- First light novel volume cover, featuring Frenda Seivelun and Shizuri Mugino

とある暗部の少女共棲（アイテム） (Toaru Anbu no Aitemu)
- Genre: Action; Science fiction;
- Written by: Kazuma Kamachi
- Illustrated by: Nilitsu
- Published by: ASCII Media Works
- Imprint: Dengeki Bunko
- Original run: March 10, 2023 – present
- Volumes: 6
- Written by: Kazuma Kamachi
- Illustrated by: strelka
- Published by: ASCII Media Works
- Imprint: Dengeki Comics NEXT
- Magazine: Dengeki Daioh
- Original run: October 27, 2023 – present
- Volumes: 2
- Directed by: Tatsuyuki Nagai
- Written by: Shōgo Yasukawa
- Music by: Maiko Iuchi
- Studio: J.C.Staff
- Licensed by: SEA: Muse Communication;
- Original network: AT-X, Tokyo MX, BS11
- Original run: October 9, 2026 – scheduled
- Anime and manga portal

= A Certain Item of Dark Side =

Japanese light novel series

A Certain Item of Dark Side (とある暗部の, Toaru Anbu no Aitemu) (Note: The kanji 少女共棲 in the Japanese title is read as Shōjo Kyōsei.) is a Japanese light novel series written by Kazuma Kamachi and illustrated by Nilitsu, which is a spin-off of Kamachi's A Certain Magical Index series, focusing on the women belonging to Academy City's dark side. ASCII Media Works have published six volumes since March 2023 under their Dengeki Bunko imprint. A manga adaptation with art by strelka has been serialized in ASCII Media Works' shōnen manga magazine Dengeki Daioh since October 2023 and has been collected in two tankōbon volumes. An anime television series adaptation produced by J.C.Staff is set to premiere in October 2026.

==Plot==
Inside Academy City exists ITEM, an elite group of four girls: Rikou Takitsubo, who can track the powers emitted by espers; Frenda Seivelun, who excels in combat; Saiai Kinuhata, who can control nitrogen; and Shizuri Mugino, who is one of Academy City's seven Level 5s. They live in the underworld of Academy City and are devoted to carrying out their mission.

==Characters==

- Shizuri Mugino (麦野沈利, Mugino Shizuri)

- Rikou Takitsubo (滝壺理后, Takitsubo Rikō)

- Frenda Seivelun (フレンダ セイヴェルン, Furenda Seivuerun)

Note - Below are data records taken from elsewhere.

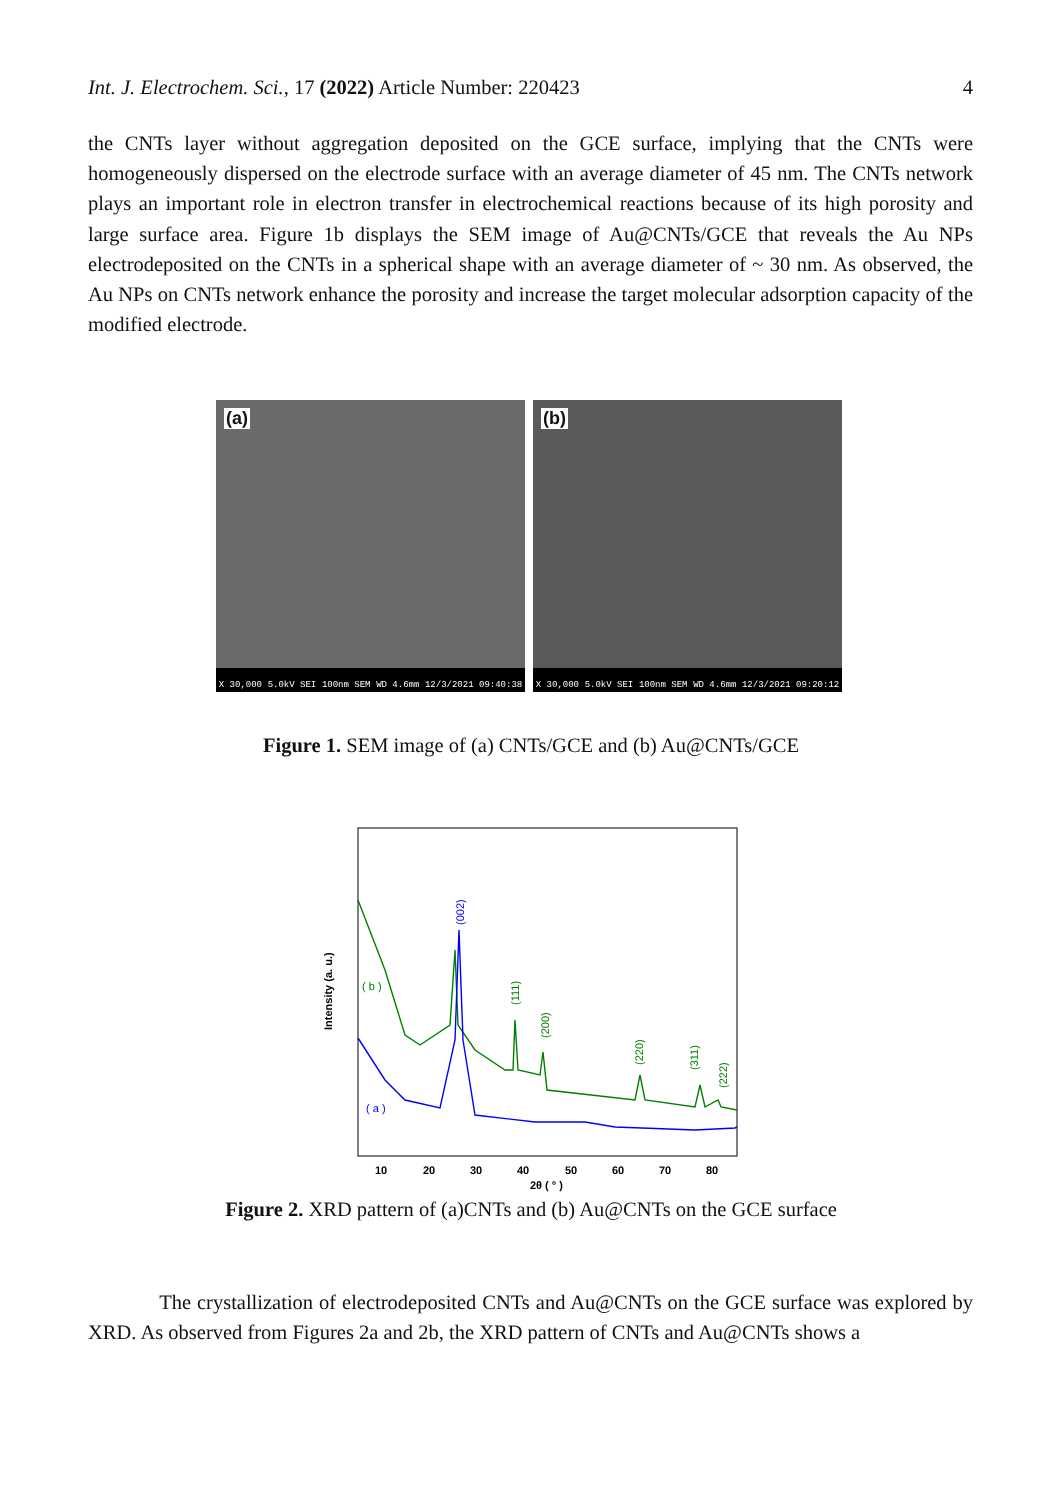Int. J. Electrochem. Sci., 17 (2022) Article Number: 220423 4
the CNTs layer without aggregation deposited on the GCE surface, implying that the CNTs were homogeneously dispersed on the electrode surface with an average diameter of 45 nm. The CNTs network plays an important role in electron transfer in electrochemical reactions because of its high porosity and large surface area. Figure 1b displays the SEM image of Au@CNTs/GCE that reveals the Au NPs electrodeposited on the CNTs in a spherical shape with an average diameter of ~ 30 nm. As observed, the Au NPs on CNTs network enhance the porosity and increase the target molecular adsorption capacity of the modified electrode.
(a)
X 30,000 5.0kV SEI 100nm SEM WD 4.6mm 12/3/2021 09:40:38
(b)
X 30,000 5.0kV SEI 100nm SEM WD 4.6mm 12/3/2021 09:20:12
Figure 1. SEM image of (a) CNTs/GCE and (b) Au@CNTs/GCE
Intensity (a. u.)
( b )
( a )
(111)
(200)
(220)
(311)
(222)
(002)
10
20
30
40
50
60
70
80
2θ ( ° )
Figure 2. XRD pattern of (a)CNTs and (b) Au@CNTs on the GCE surface
The crystallization of electrodeposited CNTs and Au@CNTs on the GCE surface was explored by XRD. As observed from Figures 2a and 2b, the XRD pattern of CNTs and Au@CNTs shows a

- Saiai Kinuhata (絹旗最愛, Kinuhata Saiai)

- Chōbi Hanano (華野超美, Hanano Chōbi)

==Media==
===Light novels===
Written by Kazuma Kamachi and illustrated by Nilitsu, A Certain Item of Dark Side began publication under ASCII Media Works' Dengeki Bunko light novel imprint on March 10, 2023. Six volumes have been released as of February 10, 2026.

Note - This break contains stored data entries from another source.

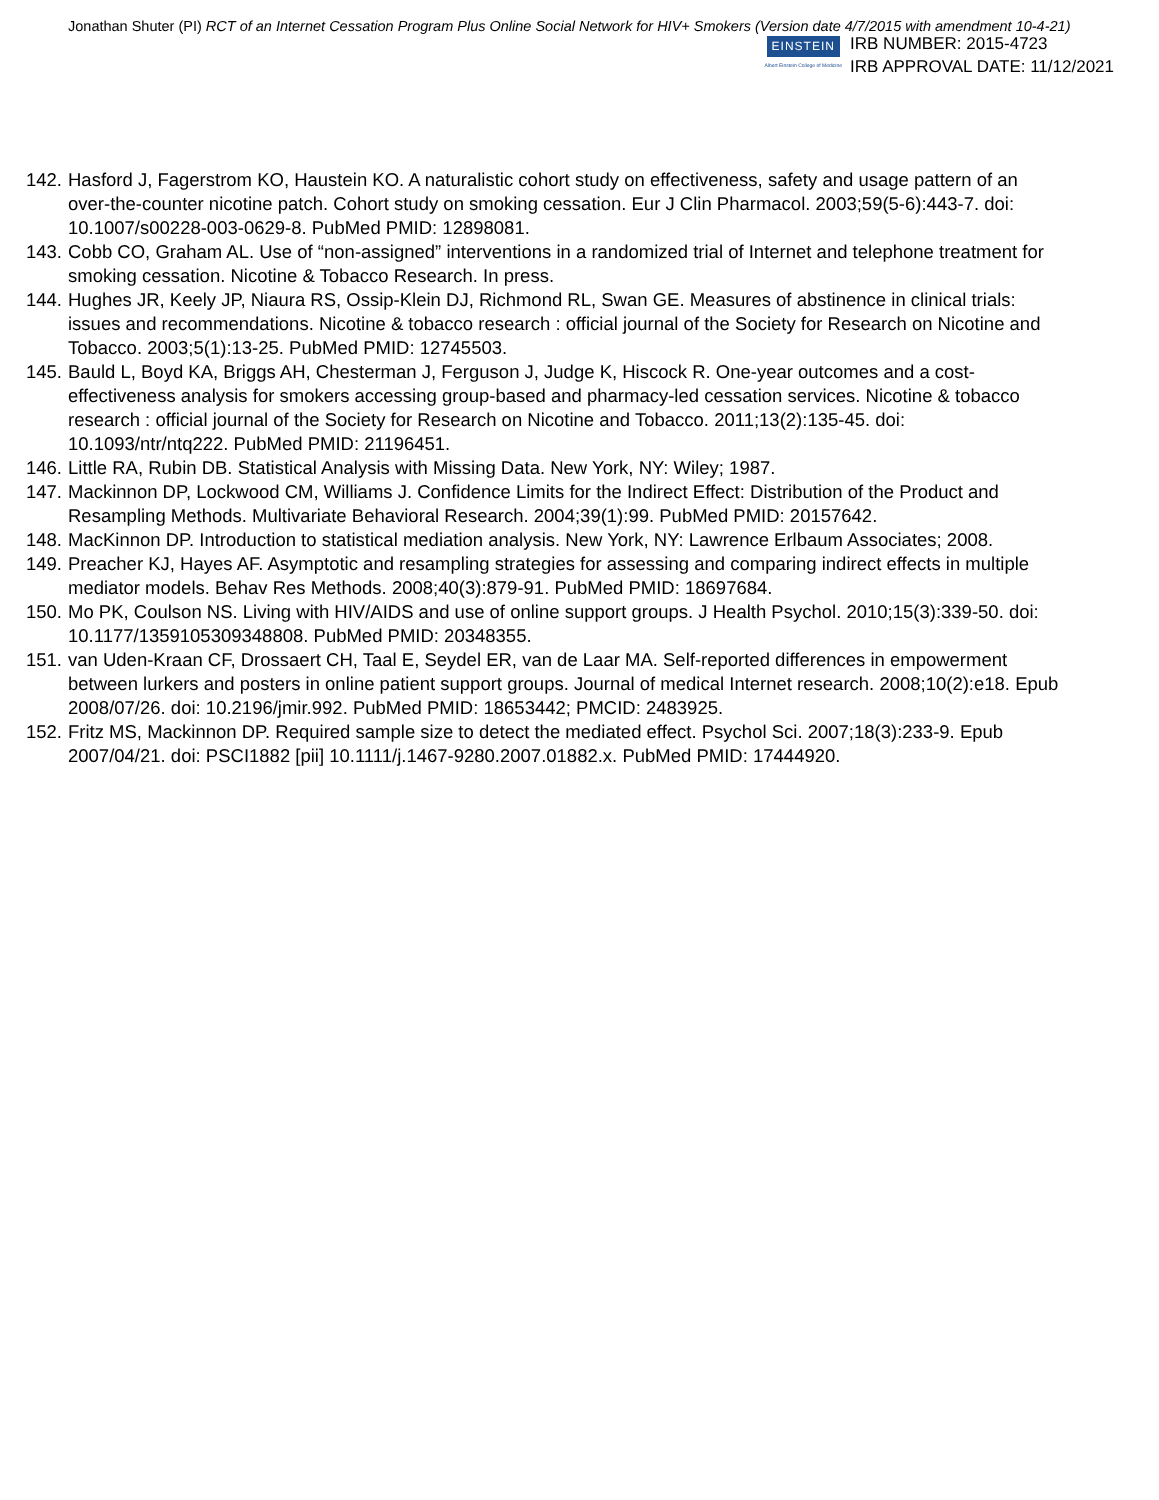Jonathan Shuter (PI) RCT of an Internet Cessation Program Plus Online Social Network for HIV+ Smokers (Version date 4/7/2015 with amendment 10-4-21)
EINSTEIN
Albert Einstein College of Medicine
IRB NUMBER: 2015-4723
IRB APPROVAL DATE: 11/12/2021
142. Hasford J, Fagerstrom KO, Haustein KO. A naturalistic cohort study on effectiveness, safety and usage pattern of an over-the-counter nicotine patch. Cohort study on smoking cessation. Eur J Clin Pharmacol. 2003;59(5-6):443-7. doi: 10.1007/s00228-003-0629-8. PubMed PMID: 12898081.
143. Cobb CO, Graham AL. Use of “non-assigned” interventions in a randomized trial of Internet and telephone treatment for smoking cessation. Nicotine & Tobacco Research. In press.
144. Hughes JR, Keely JP, Niaura RS, Ossip-Klein DJ, Richmond RL, Swan GE. Measures of abstinence in clinical trials: issues and recommendations. Nicotine & tobacco research : official journal of the Society for Research on Nicotine and Tobacco. 2003;5(1):13-25. PubMed PMID: 12745503.
145. Bauld L, Boyd KA, Briggs AH, Chesterman J, Ferguson J, Judge K, Hiscock R. One-year outcomes and a cost-effectiveness analysis for smokers accessing group-based and pharmacy-led cessation services. Nicotine & tobacco research : official journal of the Society for Research on Nicotine and Tobacco. 2011;13(2):135-45. doi: 10.1093/ntr/ntq222. PubMed PMID: 21196451.
146. Little RA, Rubin DB. Statistical Analysis with Missing Data. New York, NY: Wiley; 1987.
147. Mackinnon DP, Lockwood CM, Williams J. Confidence Limits for the Indirect Effect: Distribution of the Product and Resampling Methods. Multivariate Behavioral Research. 2004;39(1):99. PubMed PMID: 20157642.
148. MacKinnon DP. Introduction to statistical mediation analysis. New York, NY: Lawrence Erlbaum Associates; 2008.
149. Preacher KJ, Hayes AF. Asymptotic and resampling strategies for assessing and comparing indirect effects in multiple mediator models. Behav Res Methods. 2008;40(3):879-91. PubMed PMID: 18697684.
150. Mo PK, Coulson NS. Living with HIV/AIDS and use of online support groups. J Health Psychol. 2010;15(3):339-50. doi: 10.1177/1359105309348808. PubMed PMID: 20348355.
151. van Uden-Kraan CF, Drossaert CH, Taal E, Seydel ER, van de Laar MA. Self-reported differences in empowerment between lurkers and posters in online patient support groups. Journal of medical Internet research. 2008;10(2):e18. Epub 2008/07/26. doi: 10.2196/jmir.992. PubMed PMID: 18653442; PMCID: 2483925.
152. Fritz MS, Mackinnon DP. Required sample size to detect the mediated effect. Psychol Sci. 2007;18(3):233-9. Epub 2007/04/21. doi: PSCI1882 [pii] 10.1111/j.1467-9280.2007.01882.x. PubMed PMID: 17444920.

| No. | Release date | ISBN |
| 1 | March 10, 2023 | 978-4-04-914939-5 |
| Prologue: Feminine, Dangerous, Bright (序章 フェミニンデンジャラスブライト); Chapter 1: The Fifth Girl (第一章『五』人目の少女); Chapter 2: >>Colosseum. (第二章 >>Colosseum.); Chapter 3: A Certain Courage, A Secret Reward (第三章 とある勇気、秘密の報酬); Chapter 4: Level 5 Roars (第四章 超能力者は咆哮する); Epilogue: A Road That Leads to Somewhere Someday (終章 いつかどこかに繋がる道); |
| 2 | August 10, 2023 | 978-4-04-915081-0 |
| 3 | June 7, 2024 | 978-4-04-915699-7 |
| 4 | March 7, 2025 | 978-4-04-916233-2 |
| 5 | September 10, 2025 | 978-4-04-916593-7 |
| 6 | February 10, 2026 | 978-4-04-916884-6 |
| 7 | October 9, 2026 | 978-4-04-952405-5 |

===Manga===
A manga adaptation illustrated by strelka began serialization in ASCII Media Works' shōnen manga magazine Dengeki Daioh on October 27, 2023. The manga's chapters have been compiled into two tankōbon volumes as of April 2025.

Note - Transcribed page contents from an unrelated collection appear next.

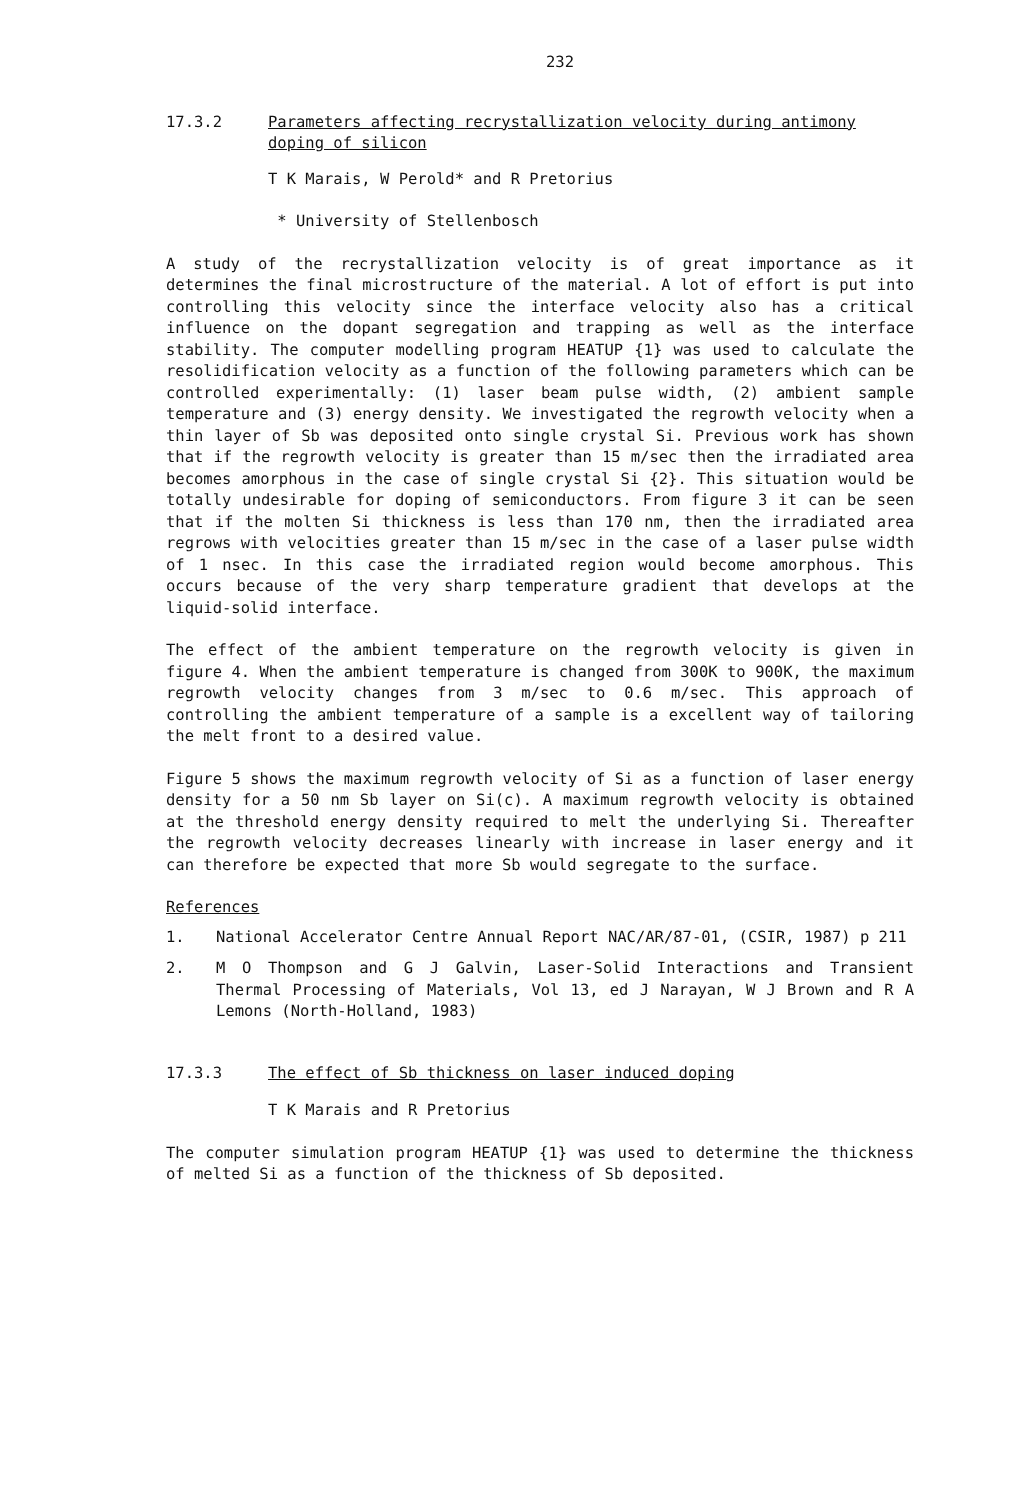232
17.3.2 Parameters affecting recrystallization velocity during antimony doping of silicon
T K Marais, W Perold* and R Pretorius
* University of Stellenbosch
A study of the recrystallization velocity is of great importance as it determines the final microstructure of the material. A lot of effort is put into controlling this velocity since the interface velocity also has a critical influence on the dopant segregation and trapping as well as the interface stability. The computer modelling program HEATUP {1} was used to calculate the resolidification velocity as a function of the following parameters which can be controlled experimentally: (1) laser beam pulse width, (2) ambient sample temperature and (3) energy density. We investigated the regrowth velocity when a thin layer of Sb was deposited onto single crystal Si. Previous work has shown that if the regrowth velocity is greater than 15 m/sec then the irradiated area becomes amorphous in the case of single crystal Si {2}. This situation would be totally undesirable for doping of semiconductors. From figure 3 it can be seen that if the molten Si thickness is less than 170 nm, then the irradiated area regrows with velocities greater than 15 m/sec in the case of a laser pulse width of 1 nsec. In this case the irradiated region would become amorphous. This occurs because of the very sharp temperature gradient that develops at the liquid-solid interface.
The effect of the ambient temperature on the regrowth velocity is given in figure 4. When the ambient temperature is changed from 300K to 900K, the maximum regrowth velocity changes from 3 m/sec to 0.6 m/sec. This approach of controlling the ambient temperature of a sample is a excellent way of tailoring the melt front to a desired value.
Figure 5 shows the maximum regrowth velocity of Si as a function of laser energy density for a 50 nm Sb layer on Si(c). A maximum regrowth velocity is obtained at the threshold energy density required to melt the underlying Si. Thereafter the regrowth velocity decreases linearly with increase in laser energy and it can therefore be expected that more Sb would segregate to the surface.
References
1. National Accelerator Centre Annual Report NAC/AR/87-01, (CSIR, 1987) p 211
2. M O Thompson and G J Galvin, Laser-Solid Interactions and Transient Thermal Processing of Materials, Vol 13, ed J Narayan, W J Brown and R A Lemons (North-Holland, 1983)
17.3.3 The effect of Sb thickness on laser induced doping
T K Marais and R Pretorius
The computer simulation program HEATUP {1} was used to determine the thickness of melted Si as a function of the thickness of Sb deposited.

| No. | Release date | ISBN |
|---|---|---|
| 1 | June 26, 2024 | 978-4-04-915751-2 |
| 2 | April 24, 2025 | 978-4-04-916381-0 |

===Anime===
An anime television series adaptation was announced during the "Dengeki Bunko Winter Festival 2025" livestream event on February 16, 2025. The series is produced by J.C.Staff and directed by Tatsuyuki Nagai, with Shōgo Yasukawa handling series composition, Shigeki Kimoto designing the characters and Maiko Iuchi composing the music. It is set to premiere in October 9, 2026, on AT-X and other networks. The opening theme song is "Ghost Sequence", performed by East of Eden, and the ending theme song is "Genshi Kuzushi (Meltdowner)" (原子崩し（メルトダウナー）), performed by Kisida Kyodan & The Akebosi Rockets. Muse Communication licensed the series in Southeast Asia.